| ASSIGNMENT |
Every line below must be copied as written, except for pictures.

Source texts of formatted documents
********************

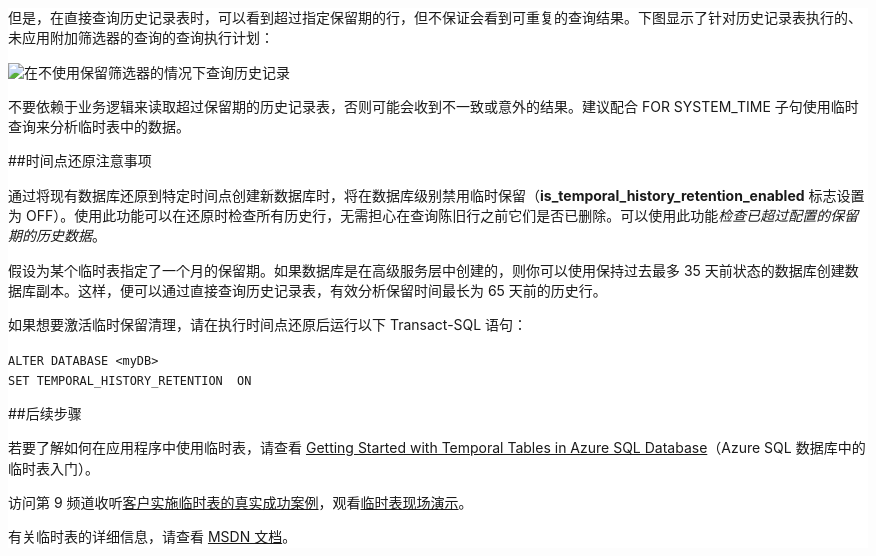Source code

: 但是，在直接查询历史记录表时，可以看到超过指定保留期的行，但不保证会看到可重复的查询结果。下图显示了针对历史记录表执行的、未应用附加筛选器的查询的查询执行计划：

![在不使用保留筛选器的情况下查询历史记录](./media/sql-database-temporal-tables-retention-policy/queryexecplanhistorytable.png)  

不要依赖于业务逻辑来读取超过保留期的历史记录表，否则可能会收到不一致或意外的结果。建议配合 FOR SYSTEM\_TIME 子句使用临时查询来分析临时表中的数据。

##时间点还原注意事项

通过将现有数据库还原到特定时间点创建新数据库时，将在数据库级别禁用临时保留（**is\_temporal\_history\_retention\_enabled** 标志设置为 OFF）。使用此功能可以在还原时检查所有历史行，无需担心在查询陈旧行之前它们是否已删除。可以使用此功能*检查已超过配置的保留期的历史数据*。

假设为某个临时表指定了一个月的保留期。如果数据库是在高级服务层中创建的，则你可以使用保持过去最多 35 天前状态的数据库创建数据库副本。这样，便可以通过直接查询历史记录表，有效分析保留时间最长为 65 天前的历史行。

如果想要激活临时保留清理，请在执行时间点还原后运行以下 Transact-SQL 语句：

```
ALTER DATABASE <myDB>
SET TEMPORAL_HISTORY_RETENTION  ON
```

##后续步骤

若要了解如何在应用程序中使用临时表，请查看 [Getting Started with Temporal Tables in Azure SQL Database](./sql-database-temporal-tables.md)（Azure SQL 数据库中的临时表入门）。

访问第 9 频道收听[客户实施临时表的真实成功案例](https://channel9.msdn.com/Blogs/jsturtevant/Azure-SQL-Temporal-Tables-with-RockStep-Solutions)，观看[临时表现场演示](https://channel9.msdn.com/Shows/Data-Exposed/Temporal-in-SQL-Server-2016)。

有关临时表的详细信息，请查看 [MSDN 文档](https://msdn.microsoft.com/zh-cn/library/dn935015.aspx)。

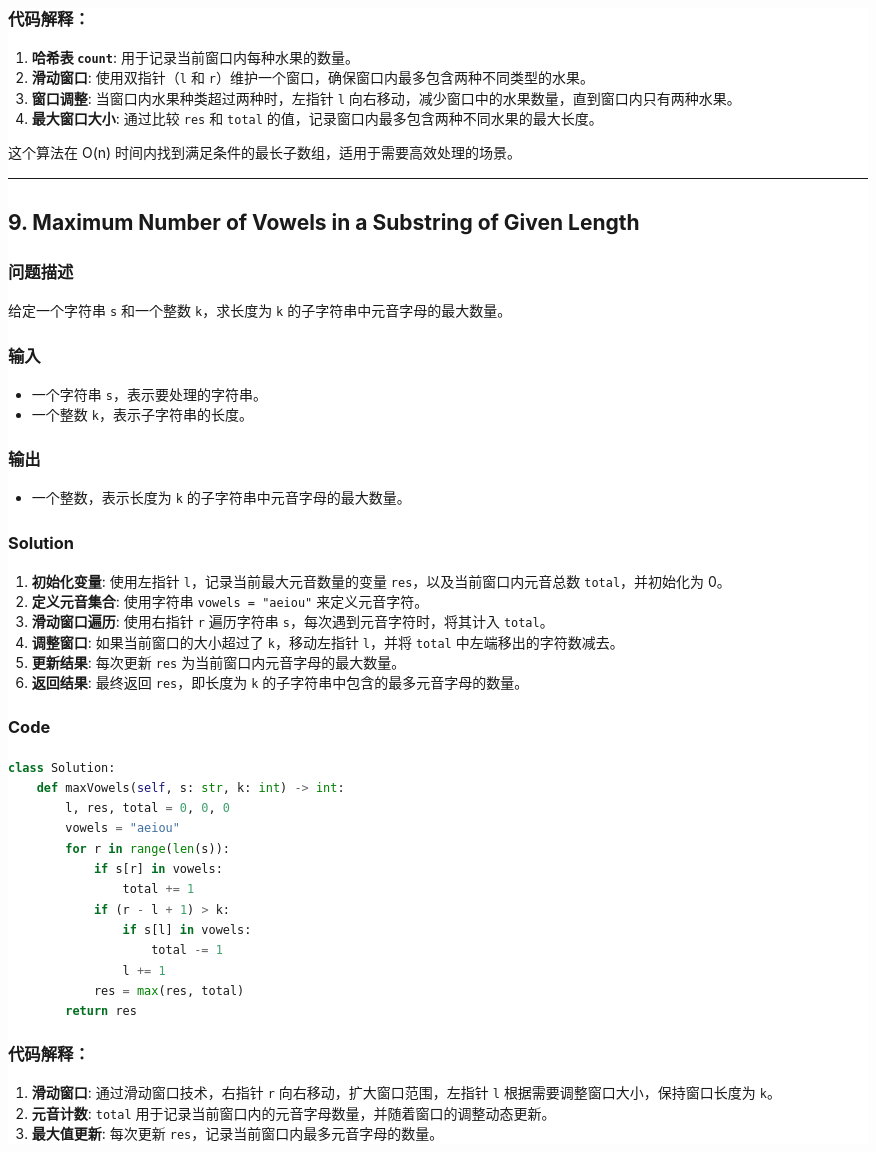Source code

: ### 代码解释：
1. **哈希表 `count`**: 用于记录当前窗口内每种水果的数量。
2. **滑动窗口**: 使用双指针（`l` 和 `r`）维护一个窗口，确保窗口内最多包含两种不同类型的水果。
3. **窗口调整**: 当窗口内水果种类超过两种时，左指针 `l` 向右移动，减少窗口中的水果数量，直到窗口内只有两种水果。
4. **最大窗口大小**: 通过比较 `res` 和 `total` 的值，记录窗口内最多包含两种不同水果的最大长度。

这个算法在 O(n) 时间内找到满足条件的最长子数组，适用于需要高效处理的场景。

---

## 9. Maximum Number of Vowels in a Substring of Given Length

### 问题描述
给定一个字符串 `s` 和一个整数 `k`，求长度为 `k` 的子字符串中元音字母的最大数量。

### 输入
- 一个字符串 `s`，表示要处理的字符串。
- 一个整数 `k`，表示子字符串的长度。

### 输出
- 一个整数，表示长度为 `k` 的子字符串中元音字母的最大数量。

### Solution

1. **初始化变量**: 使用左指针 `l`，记录当前最大元音数量的变量 `res`，以及当前窗口内元音总数 `total`，并初始化为 0。
2. **定义元音集合**: 使用字符串 `vowels = "aeiou"` 来定义元音字符。
3. **滑动窗口遍历**: 使用右指针 `r` 遍历字符串 `s`，每次遇到元音字符时，将其计入 `total`。
4. **调整窗口**: 如果当前窗口的大小超过了 `k`，移动左指针 `l`，并将 `total` 中左端移出的字符数减去。
5. **更新结果**: 每次更新 `res` 为当前窗口内元音字母的最大数量。
6. **返回结果**: 最终返回 `res`，即长度为 `k` 的子字符串中包含的最多元音字母的数量。

### Code

```python
class Solution:
    def maxVowels(self, s: str, k: int) -> int:
        l, res, total = 0, 0, 0
        vowels = "aeiou"
        for r in range(len(s)):
            if s[r] in vowels:
                total += 1
            if (r - l + 1) > k:
                if s[l] in vowels:
                    total -= 1
                l += 1
            res = max(res, total)
        return res
```

### 代码解释：
1. **滑动窗口**: 通过滑动窗口技术，右指针 `r` 向右移动，扩大窗口范围，左指针 `l` 根据需要调整窗口大小，保持窗口长度为 `k`。
2. **元音计数**: `total` 用于记录当前窗口内的元音字母数量，并随着窗口的调整动态更新。
3. **最大值更新**: 每次更新 `res`，记录当前窗口内最多元音字母的数量。
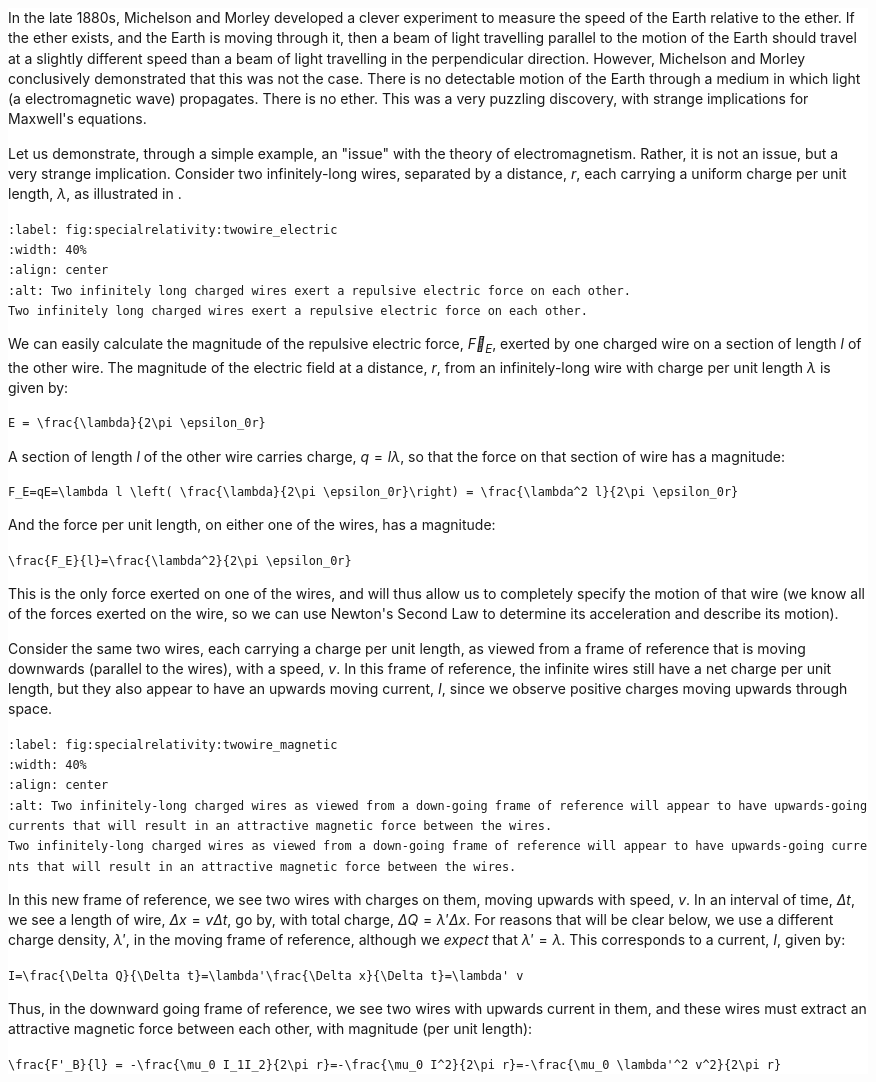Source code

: In the late 1880s, Michelson and Morley developed a clever experiment to measure the speed of the Earth relative to the ether. If the ether exists, and the Earth is moving through it, then a beam of light travelling parallel to the motion of the Earth should travel at a slightly different speed than a beam of light travelling in the perpendicular direction. However, Michelson and Morley conclusively demonstrated that this was not the case. There is no detectable motion of the Earth through a medium in which light (a electromagnetic wave) propagates. There is no ether. This was a very puzzling discovery, with strange implications for Maxwell's equations. 

Let us demonstrate, through a simple example, an "issue" with the theory of electromagnetism. Rather, it is not an issue, but a very strange implication. Consider two infinitely-long wires, separated by a distance, $r$, each carrying a uniform charge per unit length, $\lambda$, as illustrated in [](#fig:specialrelativity:twowire_electric). 
```{figure} figures/SpecialRelativity/twowire_electric.png
:label: fig:specialrelativity:twowire_electric
:width: 40%
:align: center
:alt: Two infinitely long charged wires exert a repulsive electric force on each other.
Two infinitely long charged wires exert a repulsive electric force on each other.
```
We can easily calculate the magnitude of the repulsive electric force, $\vec F_E$, exerted by one charged wire on a section of length $l$ of the other wire. The magnitude of the electric field at a distance, $r$, from an infinitely-long wire with charge per unit length $\lambda$ is given by:
```{math}
E = \frac{\lambda}{2\pi \epsilon_0r}
```
A section of length $l$ of the other wire carries charge, $q=l\lambda$, so that the force on that section of wire has a magnitude:
```{math}
F_E=qE=\lambda l \left( \frac{\lambda}{2\pi \epsilon_0r}\right) = \frac{\lambda^2 l}{2\pi \epsilon_0r}
```
And the force per unit length, on either one of the wires, has a magnitude:
```{math}
\frac{F_E}{l}=\frac{\lambda^2}{2\pi \epsilon_0r}
```
This is the only force exerted on one of the wires, and will thus allow us to completely specify the motion of that wire (we know all of the forces exerted on the wire, so we can use Newton's Second Law to determine its acceleration and describe its motion).

Consider the same two wires, each carrying a charge per unit length, as viewed from a frame of reference that is moving downwards (parallel to the wires), with a speed, $v$. In this frame of reference, the infinite wires still have a net charge per unit length, but they also appear to have an upwards moving current, $I$, since we observe positive charges moving upwards through space.
```{figure} figures/SpecialRelativity/twowire_magnetic.png
:label: fig:specialrelativity:twowire_magnetic
:width: 40%
:align: center
:alt: Two infinitely-long charged wires as viewed from a down-going frame of reference will appear to have upwards-going currents that will result in an attractive magnetic force between the wires.
Two infinitely-long charged wires as viewed from a down-going frame of reference will appear to have upwards-going currents that will result in an attractive magnetic force between the wires.
```
In this new frame of reference, we see two wires with charges on them, moving upwards with speed, $v$. In an interval of time, $\Delta t$, we see a length of wire, $\Delta x=v\Delta t$, go by, with total charge, $\Delta Q=\lambda' \Delta x$. For reasons that will be clear below, we use a different charge density, $\lambda'$, in the moving frame of reference, although we *expect* that $\lambda'=\lambda$. This corresponds to a current, $I$, given by:
```{math}
I=\frac{\Delta Q}{\Delta t}=\lambda'\frac{\Delta x}{\Delta t}=\lambda' v
``` 
Thus, in the downward going frame of reference, we see two wires with upwards current in them, and these wires must extract an attractive magnetic force between each other, with magnitude (per unit length):
```{math}
\frac{F'_B}{l} = -\frac{\mu_0 I_1I_2}{2\pi r}=-\frac{\mu_0 I^2}{2\pi r}=-\frac{\mu_0 \lambda'^2 v^2}{2\pi r}
```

********************

| EXPECTED ANSWER |
Source code

: 但是，在直接查询历史记录表时，可以看到超过指定保留期的行，但不保证会看到可重复的查询结果。下图显示了针对历史记录表执行的、未应用附加筛选器的查询的查询执行计划：

![在不使用保留筛选器的情况下查询历史记录](./media/sql-database-temporal-tables-retention-policy/queryexecplanhistorytable.png)  

不要依赖于业务逻辑来读取超过保留期的历史记录表，否则可能会收到不一致或意外的结果。建议配合 FOR SYSTEM\_TIME 子句使用临时查询来分析临时表中的数据。

##时间点还原注意事项

通过将现有数据库还原到特定时间点创建新数据库时，将在数据库级别禁用临时保留（**is\_temporal\_history\_retention\_enabled** 标志设置为 OFF）。使用此功能可以在还原时检查所有历史行，无需担心在查询陈旧行之前它们是否已删除。可以使用此功能*检查已超过配置的保留期的历史数据*。

假设为某个临时表指定了一个月的保留期。如果数据库是在高级服务层中创建的，则你可以使用保持过去最多 35 天前状态的数据库创建数据库副本。这样，便可以通过直接查询历史记录表，有效分析保留时间最长为 65 天前的历史行。

如果想要激活临时保留清理，请在执行时间点还原后运行以下 Transact-SQL 语句：

```
ALTER DATABASE <myDB>
SET TEMPORAL_HISTORY_RETENTION  ON
```

##后续步骤

若要了解如何在应用程序中使用临时表，请查看 [Getting Started with Temporal Tables in Azure SQL Database](./sql-database-temporal-tables.md)（Azure SQL 数据库中的临时表入门）。

访问第 9 频道收听[客户实施临时表的真实成功案例](https://channel9.msdn.com/Blogs/jsturtevant/Azure-SQL-Temporal-Tables-with-RockStep-Solutions)，观看[临时表现场演示](https://channel9.msdn.com/Shows/Data-Exposed/Temporal-in-SQL-Server-2016)。

有关临时表的详细信息，请查看 [MSDN 文档](https://msdn.microsoft.com/zh-cn/library/dn935015.aspx)。

Source code

: ### 代码解释：
1. **哈希表 `count`**: 用于记录当前窗口内每种水果的数量。
2. **滑动窗口**: 使用双指针（`l` 和 `r`）维护一个窗口，确保窗口内最多包含两种不同类型的水果。
3. **窗口调整**: 当窗口内水果种类超过两种时，左指针 `l` 向右移动，减少窗口中的水果数量，直到窗口内只有两种水果。
4. **最大窗口大小**: 通过比较 `res` 和 `total` 的值，记录窗口内最多包含两种不同水果的最大长度。

这个算法在 O(n) 时间内找到满足条件的最长子数组，适用于需要高效处理的场景。

---

## 9. Maximum Number of Vowels in a Substring of Given Length

### 问题描述
给定一个字符串 `s` 和一个整数 `k`，求长度为 `k` 的子字符串中元音字母的最大数量。

### 输入
- 一个字符串 `s`，表示要处理的字符串。
- 一个整数 `k`，表示子字符串的长度。

### 输出
- 一个整数，表示长度为 `k` 的子字符串中元音字母的最大数量。

### Solution

1. **初始化变量**: 使用左指针 `l`，记录当前最大元音数量的变量 `res`，以及当前窗口内元音总数 `total`，并初始化为 0。
2. **定义元音集合**: 使用字符串 `vowels = "aeiou"` 来定义元音字符。
3. **滑动窗口遍历**: 使用右指针 `r` 遍历字符串 `s`，每次遇到元音字符时，将其计入 `total`。
4. **调整窗口**: 如果当前窗口的大小超过了 `k`，移动左指针 `l`，并将 `total` 中左端移出的字符数减去。
5. **更新结果**: 每次更新 `res` 为当前窗口内元音字母的最大数量。
6. **返回结果**: 最终返回 `res`，即长度为 `k` 的子字符串中包含的最多元音字母的数量。

### Code

```python
class Solution:
    def maxVowels(self, s: str, k: int) -> int:
        l, res, total = 0, 0, 0
        vowels = "aeiou"
        for r in range(len(s)):
            if s[r] in vowels:
                total += 1
            if (r - l + 1) > k:
                if s[l] in vowels:
                    total -= 1
                l += 1
            res = max(res, total)
        return res
```

### 代码解释：
1. **滑动窗口**: 通过滑动窗口技术，右指针 `r` 向右移动，扩大窗口范围，左指针 `l` 根据需要调整窗口大小，保持窗口长度为 `k`。
2. **元音计数**: `total` 用于记录当前窗口内的元音字母数量，并随着窗口的调整动态更新。
3. **最大值更新**: 每次更新 `res`，记录当前窗口内最多元音字母的数量。
Source code

: In the late 1880s, Michelson and Morley developed a clever experiment to measure the speed of the Earth relative to the ether. If the ether exists, and the Earth is moving through it, then a beam of light travelling parallel to the motion of the Earth should travel at a slightly different speed than a beam of light travelling in the perpendicular direction. However, Michelson and Morley conclusively demonstrated that this was not the case. There is no detectable motion of the Earth through a medium in which light (a electromagnetic wave) propagates. There is no ether. This was a very puzzling discovery, with strange implications for Maxwell's equations. 

Let us demonstrate, through a simple example, an "issue" with the theory of electromagnetism. Rather, it is not an issue, but a very strange implication. Consider two infinitely-long wires, separated by a distance, $r$, each carrying a uniform charge per unit length, $\lambda$, as illustrated in [](#fig:specialrelativity:twowire_electric). 
```{figure} figures/SpecialRelativity/twowire_electric.png
:label: fig:specialrelativity:twowire_electric
:width: 40%
:align: center
:alt: Two infinitely long charged wires exert a repulsive electric force on each other.
Two infinitely long charged wires exert a repulsive electric force on each other.
```
We can easily calculate the magnitude of the repulsive electric force, $\vec F_E$, exerted by one charged wire on a section of length $l$ of the other wire. The magnitude of the electric field at a distance, $r$, from an infinitely-long wire with charge per unit length $\lambda$ is given by:
```{math}
E = \frac{\lambda}{2\pi \epsilon_0r}
```
A section of length $l$ of the other wire carries charge, $q=l\lambda$, so that the force on that section of wire has a magnitude:
```{math}
F_E=qE=\lambda l \left( \frac{\lambda}{2\pi \epsilon_0r}\right) = \frac{\lambda^2 l}{2\pi \epsilon_0r}
```
And the force per unit length, on either one of the wires, has a magnitude:
```{math}
\frac{F_E}{l}=\frac{\lambda^2}{2\pi \epsilon_0r}
```
This is the only force exerted on one of the wires, and will thus allow us to completely specify the motion of that wire (we know all of the forces exerted on the wire, so we can use Newton's Second Law to determine its acceleration and describe its motion).

Consider the same two wires, each carrying a charge per unit length, as viewed from a frame of reference that is moving downwards (parallel to the wires), with a speed, $v$. In this frame of reference, the infinite wires still have a net charge per unit length, but they also appear to have an upwards moving current, $I$, since we observe positive charges moving upwards through space.
```{figure} figures/SpecialRelativity/twowire_magnetic.png
:label: fig:specialrelativity:twowire_magnetic
:width: 40%
:align: center
:alt: Two infinitely-long charged wires as viewed from a down-going frame of reference will appear to have upwards-going currents that will result in an attractive magnetic force between the wires.
Two infinitely-long charged wires as viewed from a down-going frame of reference will appear to have upwards-going currents that will result in an attractive magnetic force between the wires.
```
In this new frame of reference, we see two wires with charges on them, moving upwards with speed, $v$. In an interval of time, $\Delta t$, we see a length of wire, $\Delta x=v\Delta t$, go by, with total charge, $\Delta Q=\lambda' \Delta x$. For reasons that will be clear below, we use a different charge density, $\lambda'$, in the moving frame of reference, although we *expect* that $\lambda'=\lambda$. This corresponds to a current, $I$, given by:
```{math}
I=\frac{\Delta Q}{\Delta t}=\lambda'\frac{\Delta x}{\Delta t}=\lambda' v
``` 
Thus, in the downward going frame of reference, we see two wires with upwards current in them, and these wires must extract an attractive magnetic force between each other, with magnitude (per unit length):
```{math}
\frac{F'_B}{l} = -\frac{\mu_0 I_1I_2}{2\pi r}=-\frac{\mu_0 I^2}{2\pi r}=-\frac{\mu_0 \lambda'^2 v^2}{2\pi r}
```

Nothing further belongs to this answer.